Healey Ice Mach. Co. v. Green

181 F. 890 | U.S. Circuit Court for the District of Eastern North Carolina | 1910

CONNOR, District Judge.

This cause was set down for hearing upon the pleadings. The facts, for the purpose of the hearing and disposition at this time, are not controverted. Complainant company, a resident of the state of Illinois, on the 21st day of April, 1906, entered into a contract with defendant Robert L. Green, a resident of the county of Pitt, in the Eastern district of North Carolina, whereby it undertook and obligated itself to deliver and erect “in his building in the city of Greenville, North Carolina, on foundations to be built by him, one of its improved ice-making machines, with steam engine, boiler condenser, freezing tank,” and other machinery incident thereto, for the price of $5,000, one-third of which was to be paid when the machine was shipped, and the remainder “when the machine is fulfilling guarantee named in contract.” A copy of the contract is attached to the original bill.

*892Complainant alleges that it delivered, erected, and set up the machine in accordance with its contract, and in all respects complied therewith; that one-third of the purchase price was paid by defendant Green according to his contract; that he has.not paid the balance, or any part thereof; that the machine was erected on a tract or lot of land lying in the town of Greenville, Pitt county, owned by defendant Robert Green and his wife, Louisa-A. Green, by virtue of a deed executed to them jointly; that on the 28th day of September, 1906, defendants Robert Green and wife executed to John W. Aycock a deed of trust conveying the said real estate upon which said machine was erected, for the purpose of securing the payment of a note for $1,250, executed by said defendants, payable to defendant the National Bank of Greenville; that this deed was duly registered; that on December 4,1906, complainant, pursuant to the provisions of the Constitution and statutes in force in North Carolina, filed notice of lien in the office of the clerk of the superior court for Pitt county “for work and labor done and material furnished in the erecting, putting up, constructing, and equipping of the said ice .machine hereinbefore described,” etc. A copy of .said notice of lien is attached to the original bill herein.

______________________________

§ Problems to work on:
A) Duplicate the stretch of the court opinion from "This cause was" through "the original bill.".
B) According to the court opinion, what was the price of the ice-making machine in the contract?
The data that comes next is separate material and is unrelated to the court opinion.

§ Dataset section:
______________________________

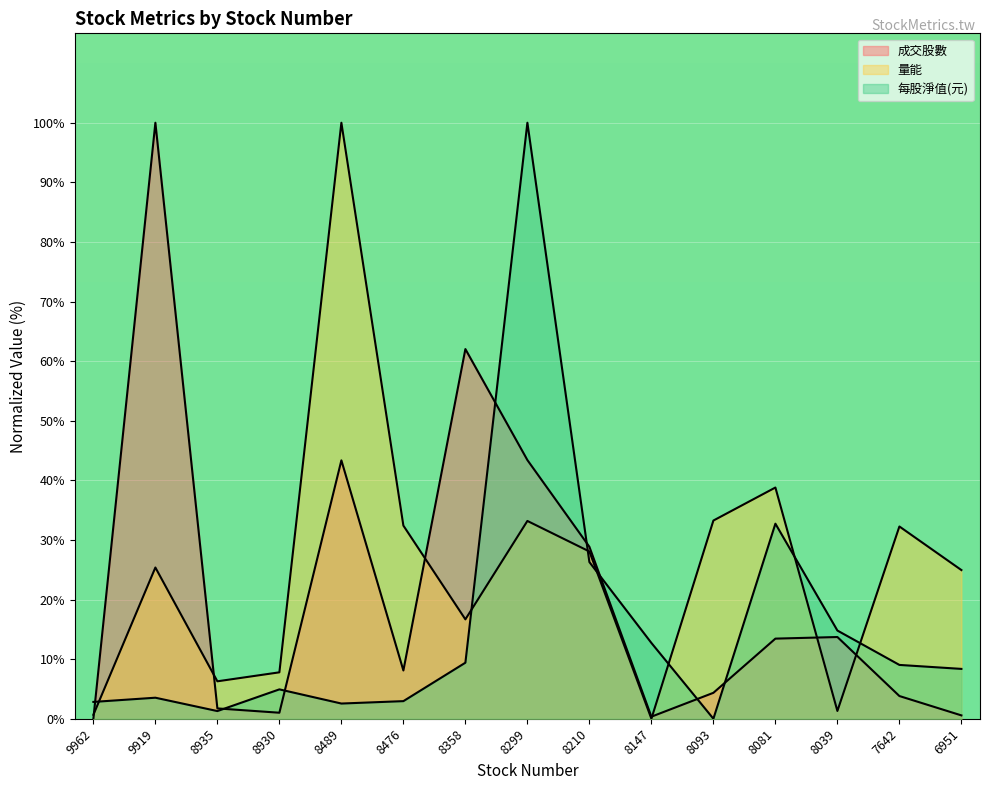

Is it true that 量能 equals 0.0 at 8147?

True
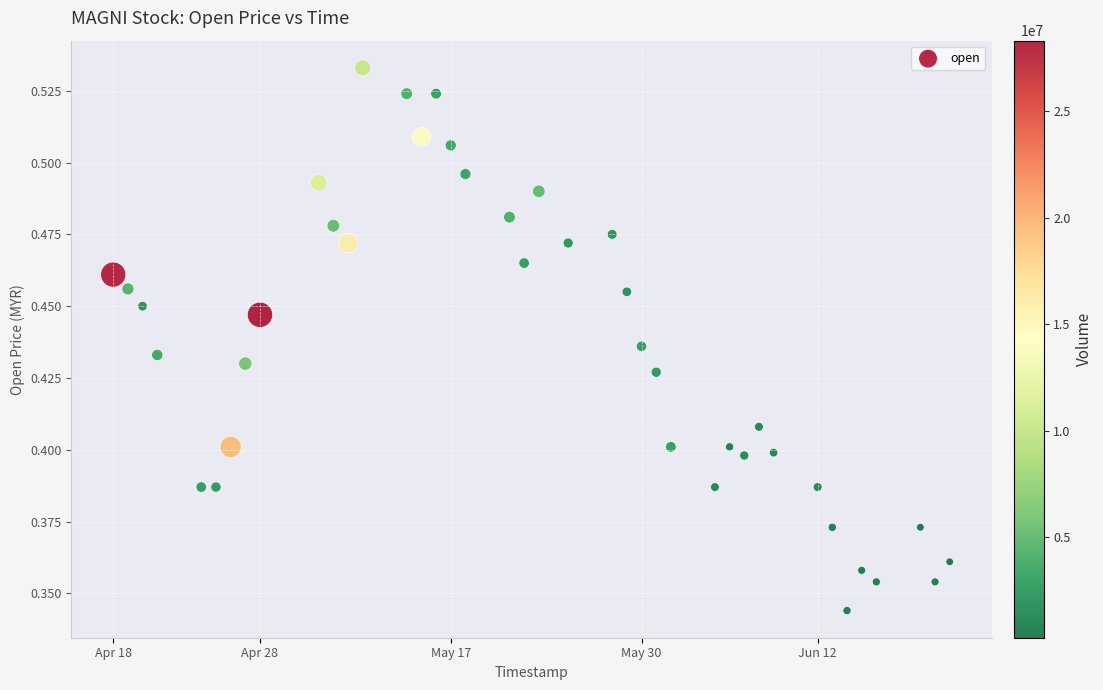

What is the range of X values (max minus min)?

4924800.0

______________________________

§ Responses for each task:
A)
This cause was set down for hearing upon the pleadings. The facts, for the purpose of the hearing and disposition at this time, are not controverted. Complainant company, a resident of the state of Illinois, on the 21st day of April, 1906, entered into a contract with defendant Robert L. Green, a resident of the county of Pitt, in the Eastern district of North Carolina, whereby it undertook and obligated itself to deliver and erect “in his building in the city of Greenville, North Carolina, on foundations to be built by him, one of its improved ice-making machines, with steam engine, boiler condenser, freezing tank,” and other machinery incident thereto, for the price of $5,000, one-third of which was to be paid when the machine was shipped, and the remainder “when the machine is fulfilling guarantee named in contract.” A copy of the contract is attached to the original bill.

B) $5,000